Chapter 3. MRG Grid Benefits and Features

Chapter 3. MRG Grid Benefits and Features

Benefits

MRG Grid provides significant benefits and value for enterprises, including:

Power

MRG Grid can process the largest computational workloads, from massively parallel High Performance Computing jobs to long-running High Throughput Computing jobs

Peak Workload Handling

MRG Grid can add on-demand computational power for handling peak loads through capabilities from cycle-stealing on Linux or Windows desktop computers and scheduling to remote grids

Flexibility

MRG Grid provides complete flexibility, from running high-burst to lengthy computations, in a centralized or distributed grid, and running jobs on various platforms including Linux and Windows. Furthermore, MRG Grid can schedule virtualized environments and workloads for the upmost flexibility in utilizing infrastructure.

Powerful Management Tools

Managing MRG Grid is simplified by leveraging the Red Hat Enterprise MRG unified, browser-based management console.
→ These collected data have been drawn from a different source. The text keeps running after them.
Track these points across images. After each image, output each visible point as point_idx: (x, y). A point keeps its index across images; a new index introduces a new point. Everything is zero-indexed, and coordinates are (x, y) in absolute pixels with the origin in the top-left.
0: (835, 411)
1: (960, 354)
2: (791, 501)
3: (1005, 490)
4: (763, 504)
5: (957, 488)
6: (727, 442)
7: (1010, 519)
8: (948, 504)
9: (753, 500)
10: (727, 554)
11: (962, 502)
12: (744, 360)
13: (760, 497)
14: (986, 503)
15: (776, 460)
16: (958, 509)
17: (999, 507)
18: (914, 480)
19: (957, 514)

The Red Hat Enterprise MRG integrated management tools enable administrators to manage, configure, provision, deploy, and monitor their grid deployments using the same tools they use for MRG Messaging and MRG Realtime.

Features

MRG Grid provides a broad set of features across both High Throughput Computing and High Performance Computing, including:

Virtualization

Allows for submission of a virtual machine (VM) as a user job, supporting migration of the VM

Dedicated and Undedicated Node Management (Cycle-Stealing)
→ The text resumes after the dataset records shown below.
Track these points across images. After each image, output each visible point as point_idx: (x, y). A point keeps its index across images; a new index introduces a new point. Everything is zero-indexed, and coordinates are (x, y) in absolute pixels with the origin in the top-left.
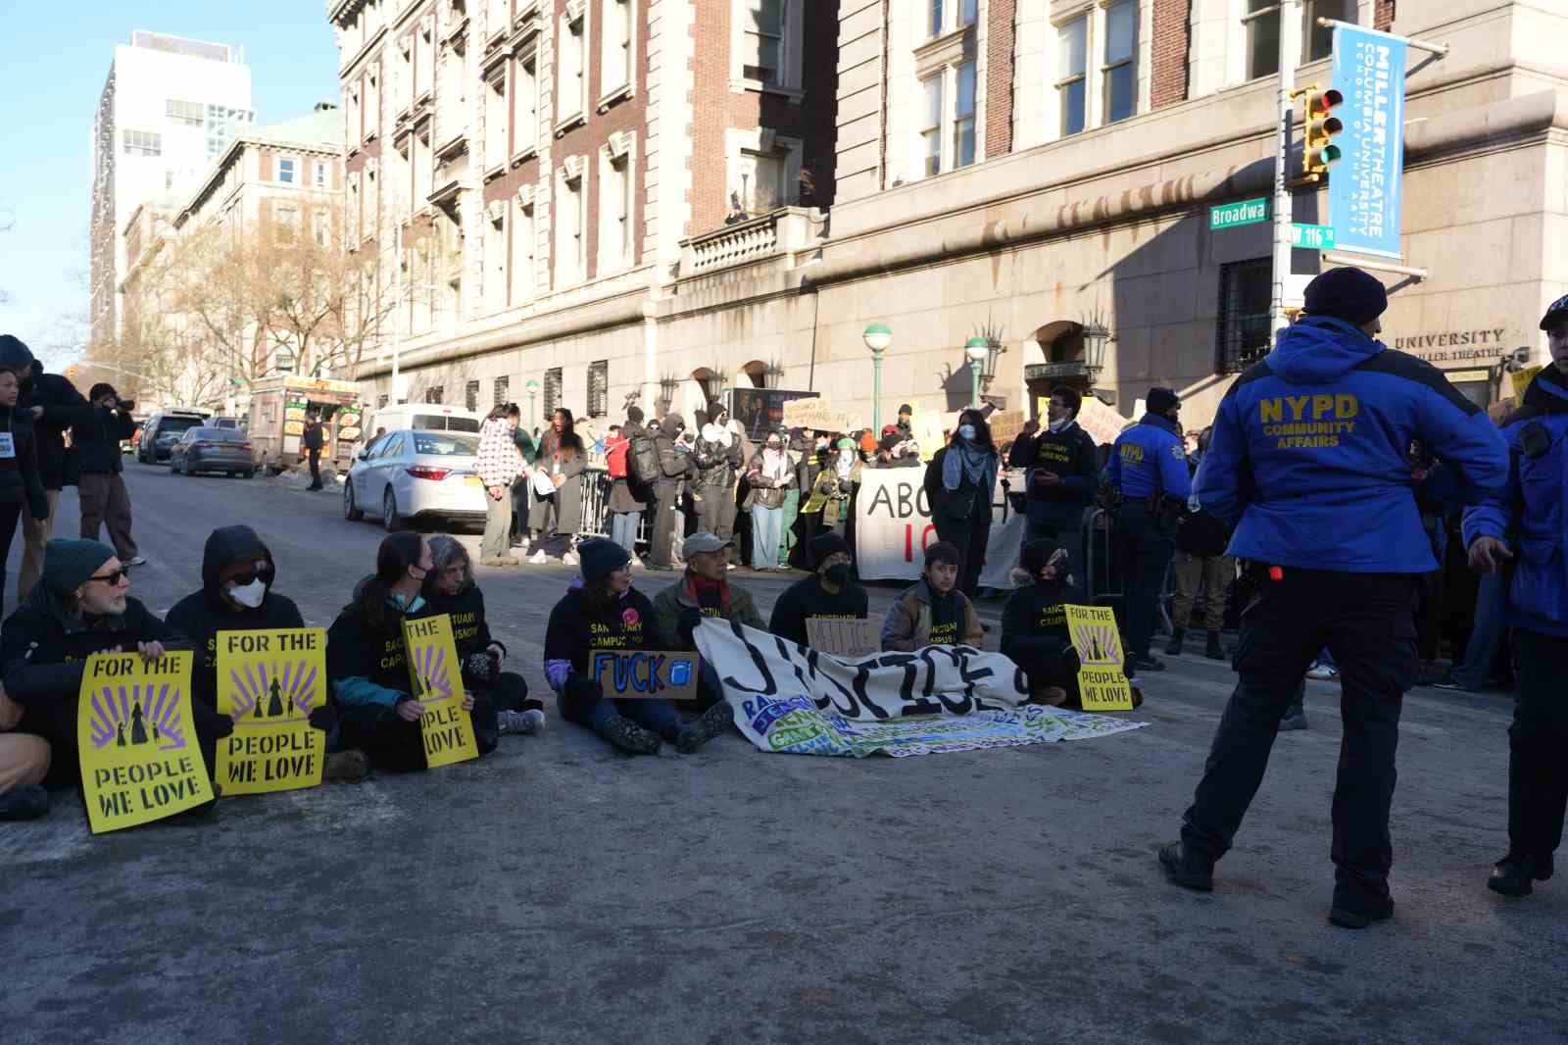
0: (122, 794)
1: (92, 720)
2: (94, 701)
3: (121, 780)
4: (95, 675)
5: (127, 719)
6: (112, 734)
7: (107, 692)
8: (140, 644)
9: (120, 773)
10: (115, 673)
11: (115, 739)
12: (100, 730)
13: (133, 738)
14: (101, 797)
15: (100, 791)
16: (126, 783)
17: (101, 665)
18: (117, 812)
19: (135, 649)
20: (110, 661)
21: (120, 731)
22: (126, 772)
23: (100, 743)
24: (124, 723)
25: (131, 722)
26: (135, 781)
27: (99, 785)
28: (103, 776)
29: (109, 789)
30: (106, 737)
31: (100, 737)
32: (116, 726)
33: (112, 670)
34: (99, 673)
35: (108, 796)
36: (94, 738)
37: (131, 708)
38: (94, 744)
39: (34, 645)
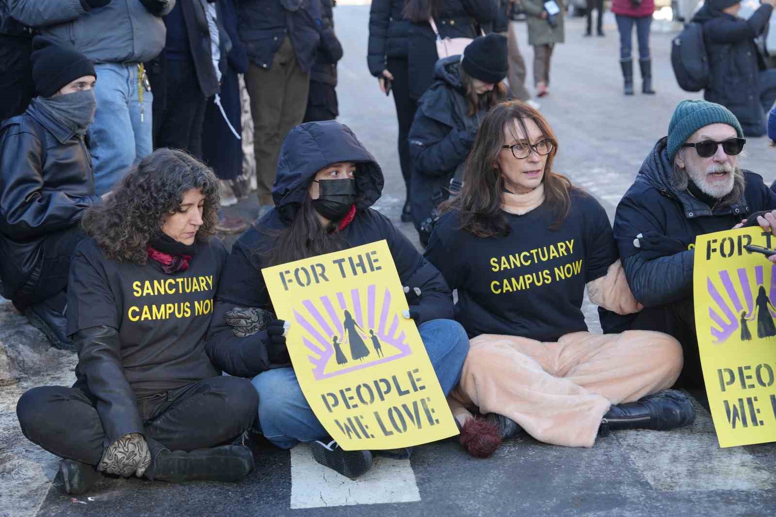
0: (749, 401)
1: (711, 310)
2: (711, 287)
3: (748, 382)
4: (708, 257)
5: (751, 308)
6: (734, 326)
7: (724, 276)
8: (759, 218)
9: (746, 373)
10: (731, 254)
11: (738, 332)
12: (720, 322)
13: (759, 330)
14: (726, 402)
15: (725, 396)
16: (753, 386)
17: (713, 246)
18: (745, 423)
19: (756, 223)
20: (724, 240)
21: (744, 321)
22: (752, 372)
23: (721, 336)
24: (748, 312)
25: (756, 310)
26: (764, 385)
27: (724, 389)
28: (727, 377)
29: (735, 393)
30: (728, 330)
31: (721, 330)
32: (738, 317)
33: (727, 250)
34: (712, 254)
35: (733, 402)
36: (714, 332)
37: (755, 295)
38: (715, 339)
39: (640, 236)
Allows for dedicated resources (clusters) to be augmented with otherwise undedicated (desktops) using flexible policies

Multiple Standards-Based APIs

Web Service interface provides job submission and management functionality; CLI provides a highly scriptable, with consistent output, interface to all functionality

Security

Authentication using multiple mechanisms

Privacy provided by network encryption

Integrity of network traffic

Authorization through flexible configuration policies

Federated Grids/Clusters

A mechanism known as flocking allows independent pools to use each others' resources, controllable by customizable policies

Management Tools

Powerful browser-based management tools for managing daemons and machines, security, compute jobs, scalability settings, priorities, and more. Also provides sophisticated monitoring capabilities.

Workflow Management

The ability to specify job dependencies, via DAGMan, allows for construction and execution of complex workflows

The ability to schedule data placement, via Stork, assists in creation of workflows that intelligently handling data

Accounting

User and group resource utilization is tracked and accessible to adminstrators

ClassAds

A flexible language for policy and meta-data description

Policies

Flexible, customizable policies specified by jobs and resources via ClassAds

High Availability

The Negotiator and Collector, via HAD, and the Schedd, via Schedd Fail-over, can have their state replicated to allow for graceful fail-over upon service disruption

Disk Space Management

Through a multi-protocol storage management system, called NeST, the ability to manage (allocate, free, reserve, etc) disk space is exposed to a user's jobs

Database Support

All data about jobs and resources can be stored in a database via Quill

Compute On-Demand (COD)

The ability for a node or set of nodes to be claimed by a user in such a way that others may use the claimed nodes until the user needs them

Dynamic Pool Creation

Through a technology known as Glide-ins, nodes can be dynamically added to a pool to service user jobs

Priority Based Scheduling

Priority scheduling is performed at the granularity of a user

Fair-share scheduling can be performed on groups of users

Priority management is controllable by adminstrators

Account Remapping

Allows for execution across administrative domains

Enhance security by using a restructed pool of users to run jobs on execute machines

Privilege Separation

Only a single, specialized, audited component requires root/administrator permissions on execute nodes

Parallel Universe

Provides an extensible framework for running parallel (including MPI) jobs

Co-allocation of compute nodes is done automatically

Framework implementation for MPICH1, MPICH2, and LAM provided

Java Universe

Explicit support of jobs written in Java

Time Scheduling for Job Execution (Cron)

Allows a job or multiple jobs to be started at specific times, with customizable policy for failures such as missed deadlines

Backfill

Allows otherwise unused nodes to run jobs provided by BOINC

File Staging

Support for automatic file staging, e.g. job input, and online file io (i.e. file streaming from submit to execute nodes) via Chirp and remote syscalls, in the absense of a shared filesystem

Master-Worker (MW)

A C++ framework allowing a single master process to allocate and manage multiple worker processes, which process data based on master specified policies

Condor-C

Allows for jobs in one queue to be moved to another queue

Hawkeye

Allows for automated monitoring of one or more pools